The CoreLogic HPI Forecast indicates that home prices, including distressed sales, are projected to increase 0.7 percent month over month from June 2014 to July 2014 and, on a year-over-year basis, by 5.7 percent** from June 2014 to June 2015. Excluding distressed sales, home prices are expected to rise 0.6 percent month over month from June 2014 to July 2014 and by 5 percent** year over year from June 2014 to June 2015. The CoreLogic HPI Forecast is a monthly projection of home prices built using the CoreLogic HPI and other economic variables. Values are derived from state-level forecasts by weighting indices according to the number of owner-occupied households for each state.

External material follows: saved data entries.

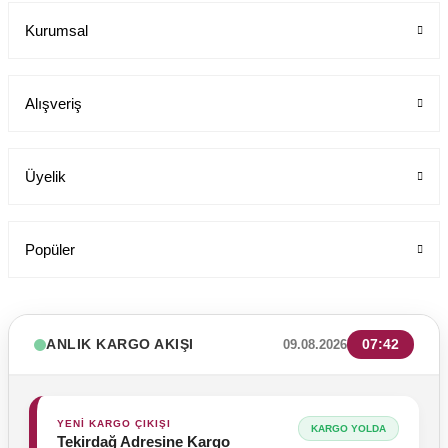
Kurumsal
Alışveriş
Üyelik
Popüler
ANLIK KARGO AKIŞI
07:42
09.08.2026
YENİ KARGO ÇIKIŞI
KARGO YOLDA
Tekirdağ Adresine Kargo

“Home price appreciation continued moderating in June with its slight month-over-month increase,” said Mark Fleming, chief economist for CoreLogic. “This reversion to normality that we are finally experiencing is expected to continue across the country and should further alleviate concern over diminishing affordability and the risk of another asset bubble.”

“Home prices are continuing to rise fueled by ongoing tight supply, low rates and aggressive investor buying on the East and West Coasts,” said Anand Nallathambi, president and CEO of CoreLogic. “The expected surge in the number of homes for sale has not materialized to date as many homeowners are staying put and waiting for better economic times and higher prices in the future.”

Highlights as of June 2014:

Including distressed sales, the five states with the highest home price appreciation were:  Michigan (+11.5 percent), California (+11.3 percent), Nevada (+11.1 percent), Hawaii (+10.8 percent) and Oregon (+9.5 percent).

Excluding distressed sales, the five states with the highest home price appreciation were: Massachusetts (+11.2 percent), New York (+9.8 percent), Hawaii (+9.2 percent), California (+9.1 percent) and Oregon (+8.8 percent).

Including distressed transactions, the peak-to-current change in the national HPI (from April 2006 to June 2014) was -12.9 percent. Excluding distressed transactions, the peak-to-current change in the HPI for the same period was -9.0 percent.

Including distressed sales, the U.S. has experienced 28 consecutive months of year-over-year increases; however, the national average is no longer posting double-digit increases.

The five states with the largest peak-to-current declines, including distressed transactions, were: Nevada (-37.3 percent), Florida (-34.1 percent), Arizona (-29.5 percent), Rhode Island (-27.2 percent) and New Jersey (-22.2 percent).

Ninety-eight of the top 100 Core Based Statistical Areas (CBSAs) measured by population showed year-over-year increases in June 2014. The two CBSAs that did not show an increase were Worcester, Mass.-Conn. and Little Rock-North Little Rock-Conway, Ark.

*May data was revised. Revisions with public records data are standard, and to ensure accuracy, CoreLogic incorporates the newly released public data to provide updated results.

 

** The forecast accuracy represents a 95-percent statistical confidence interval with a +/- 1.7 percent margin of error.